Islamic State bombers took responsibility for the attacks against St. George’s church in Tanta and St. Mark’s Church in Alexandria.
“There was a huge explosion in the hall. Fire and smoke filled the room and the injuries were extremely severe. I saw the intestines of those injured and legs severed entirely from their bodies,” Vivian Fareeg reported to Reuters.
As I previously pointed out, the use of nerve agents in Syria doesn’t somehow make those particular deaths more horrific, nor does one specific weapon necessitate U.S. involvement, especially after 12 million displaced Syrians and the worst refugee crisis since World War II did not.

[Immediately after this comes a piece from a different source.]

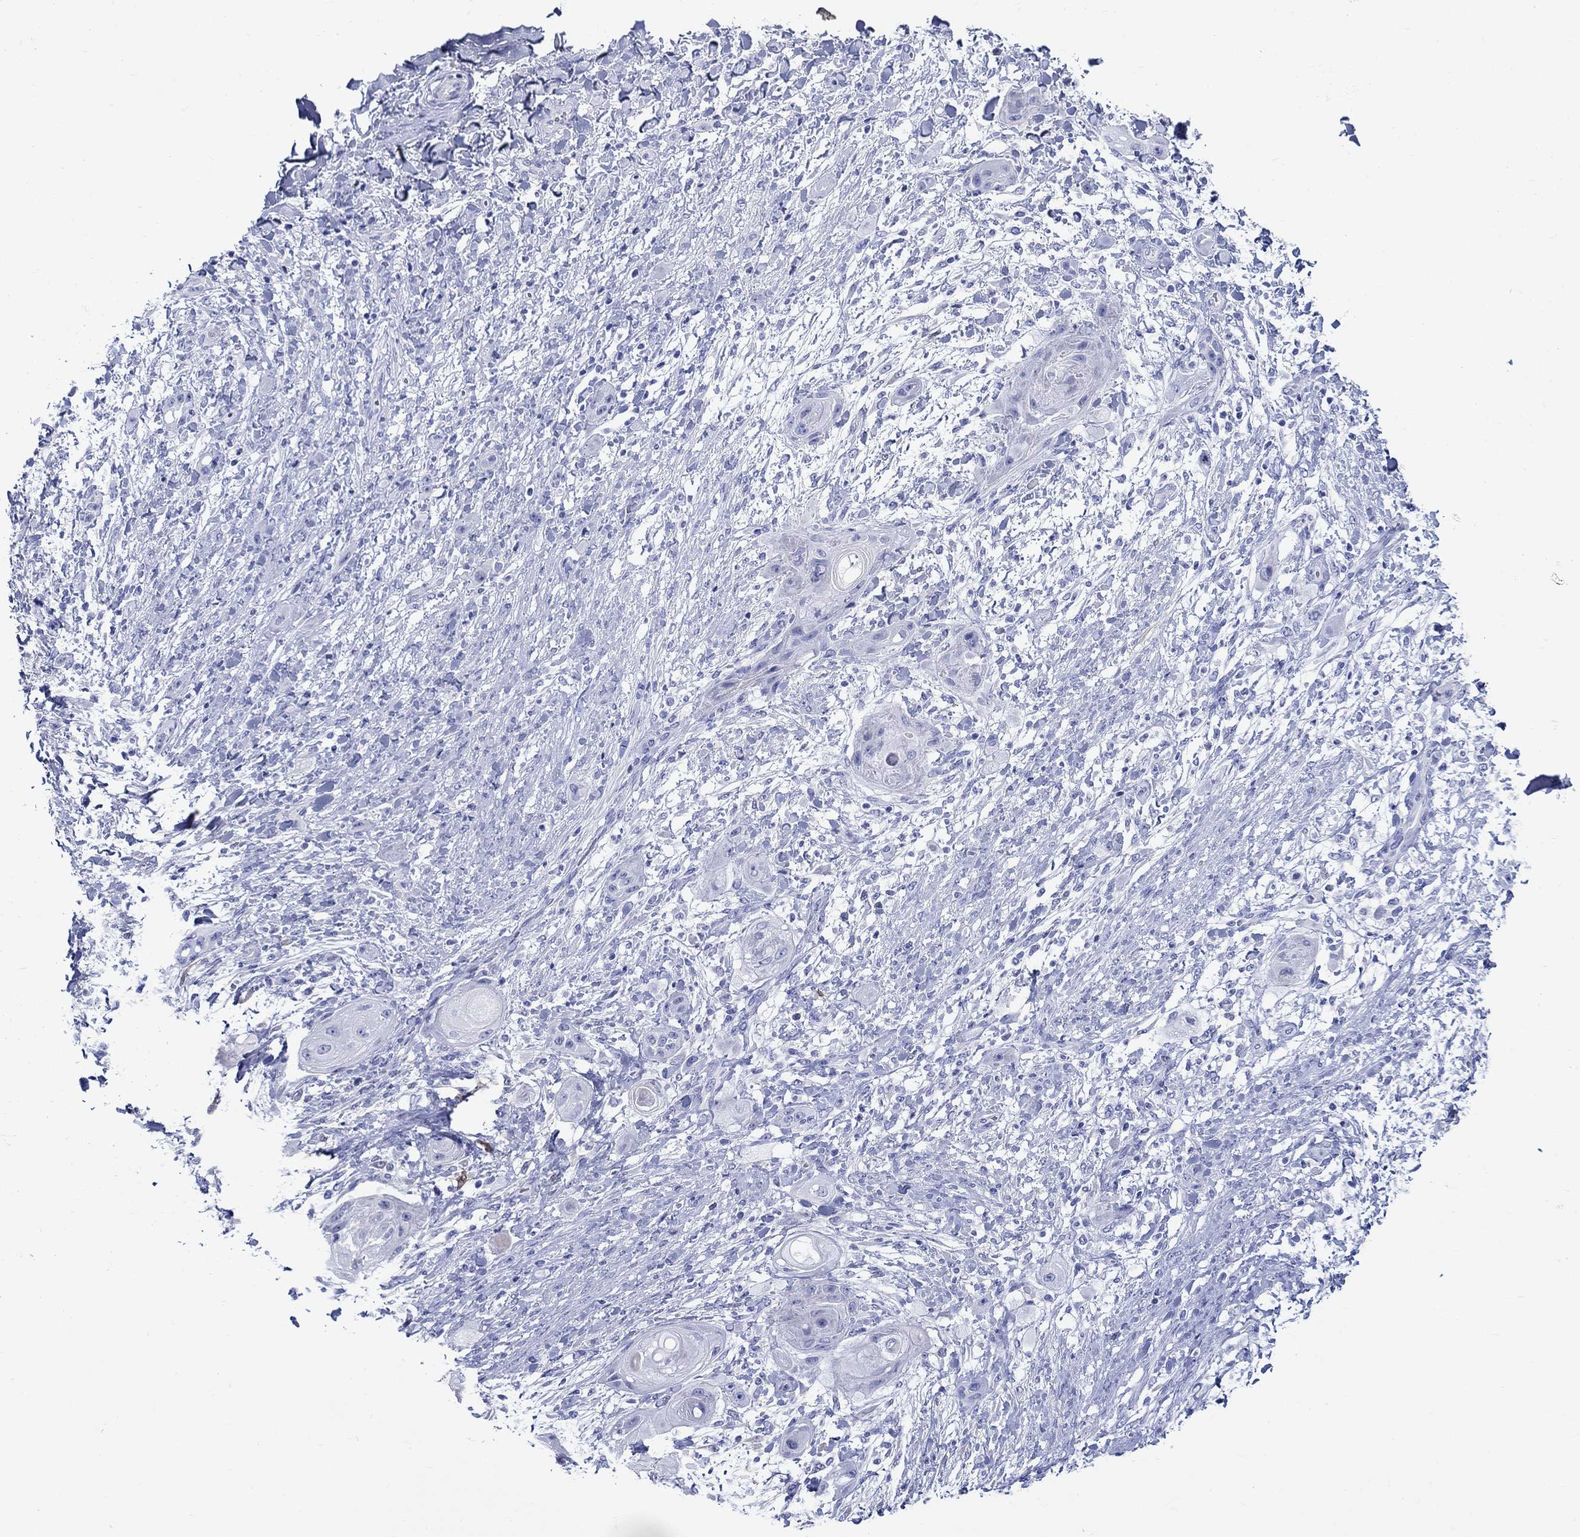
{"staining": {"intensity": "negative", "quantity": "none", "location": "none"}, "tissue": "skin cancer", "cell_type": "Tumor cells", "image_type": "cancer", "snomed": [{"axis": "morphology", "description": "Squamous cell carcinoma, NOS"}, {"axis": "topography", "description": "Skin"}], "caption": "Immunohistochemistry of skin cancer (squamous cell carcinoma) exhibits no positivity in tumor cells.", "gene": "CRYGS", "patient": {"sex": "male", "age": 62}}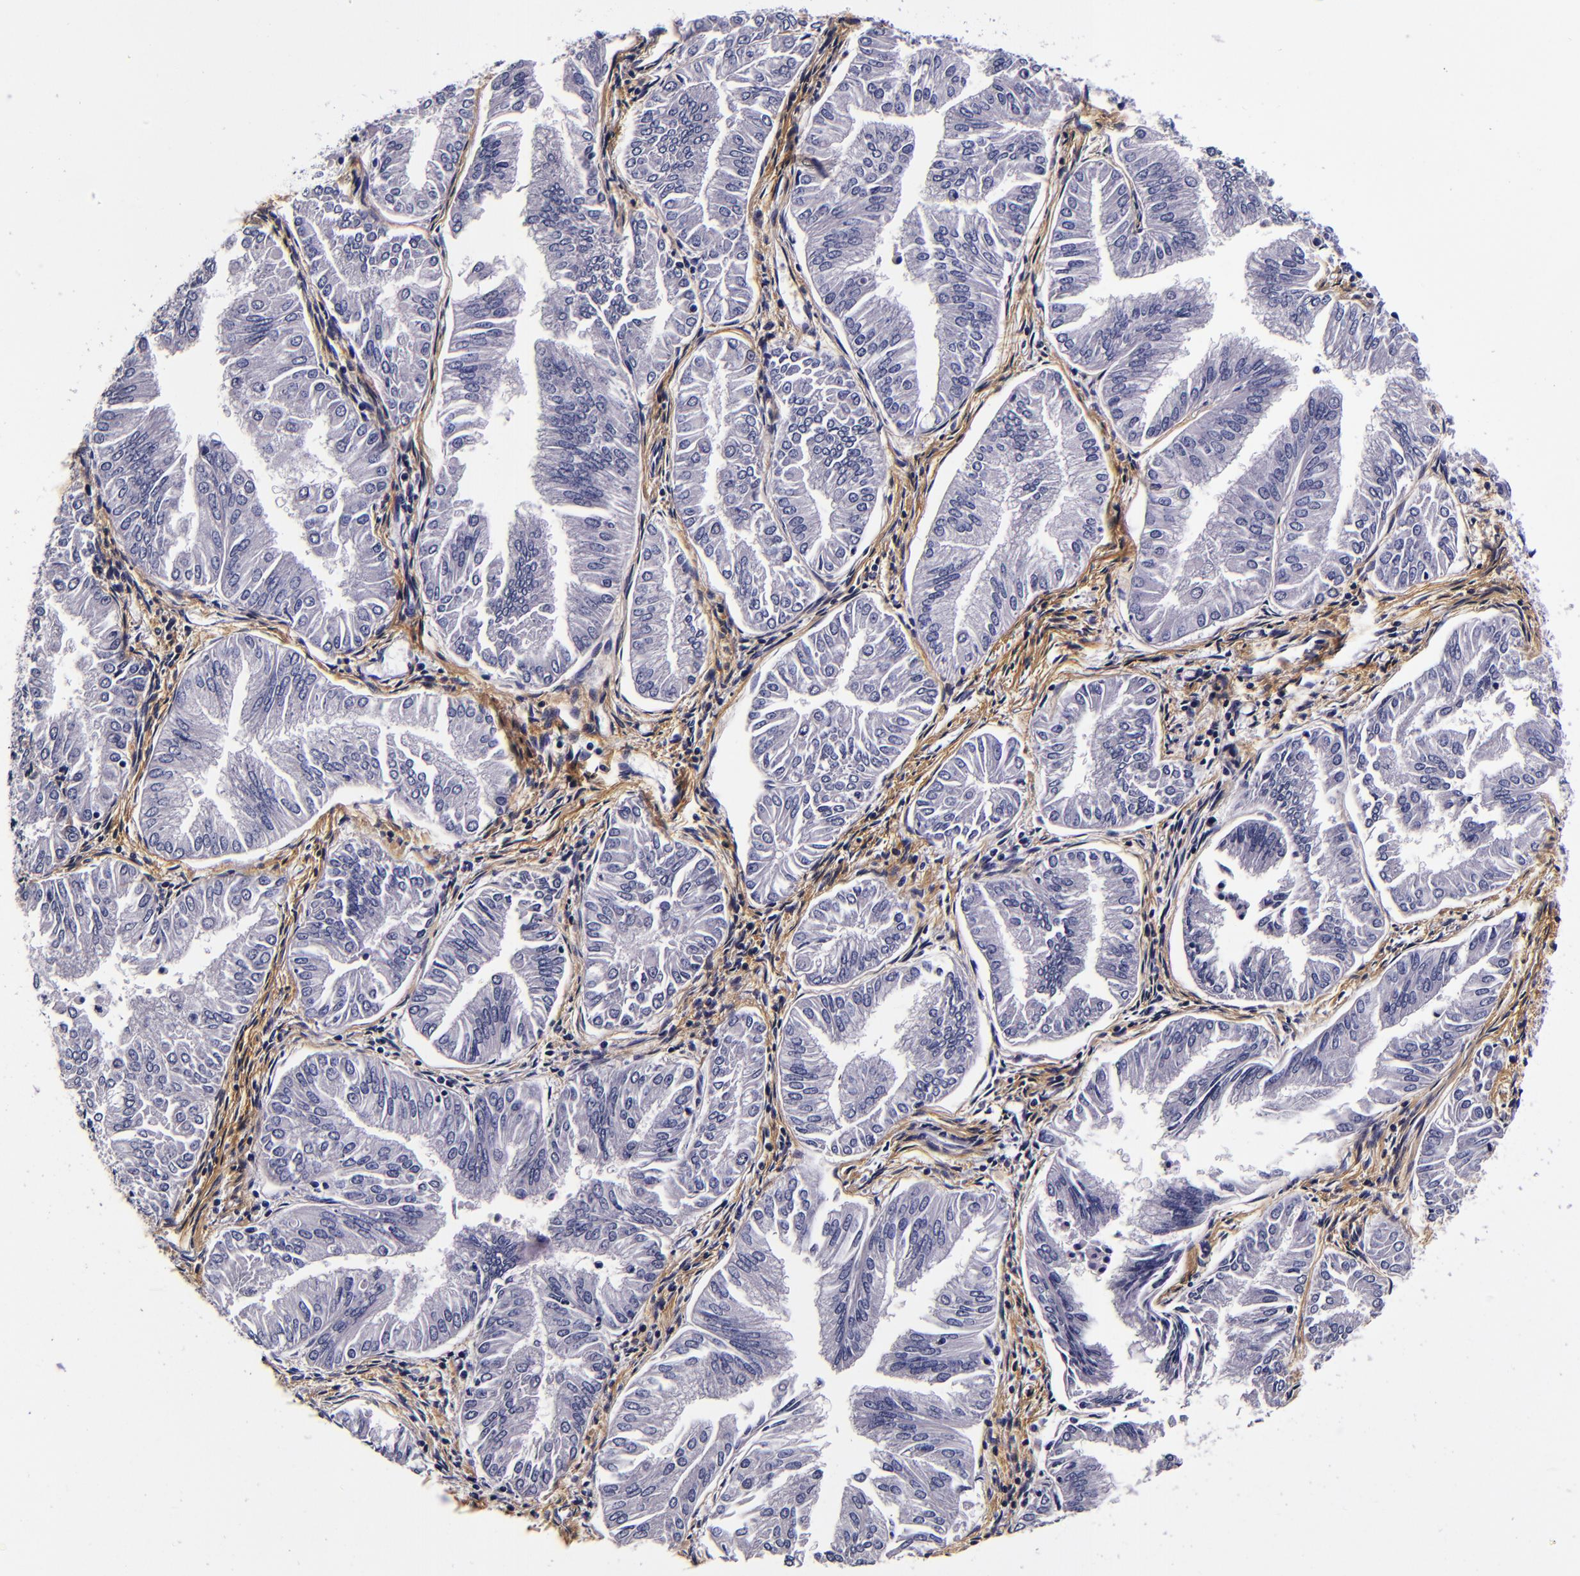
{"staining": {"intensity": "negative", "quantity": "none", "location": "none"}, "tissue": "endometrial cancer", "cell_type": "Tumor cells", "image_type": "cancer", "snomed": [{"axis": "morphology", "description": "Adenocarcinoma, NOS"}, {"axis": "topography", "description": "Endometrium"}], "caption": "Histopathology image shows no protein staining in tumor cells of adenocarcinoma (endometrial) tissue.", "gene": "FBN1", "patient": {"sex": "female", "age": 53}}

We desperately need a cohesive strategy in the Middle East that challenges and weeds out Islamist extremism, an idea largely funded and exported by Saudi Arabia. Ideas can’t be bombed out of existence.
Thus the U.S. needs more than a photo-op of the president acting ‘decisively;’ engaging in a trigger-happy policy designed to earn him plaudits from media and defense contractors. Will we continue to allow our erstwhile ‘ally’ Saudi Arabia to fund Islamic State agents and destabilize the region? What is the end game in Syria, in Egypt and in the Middle East generally?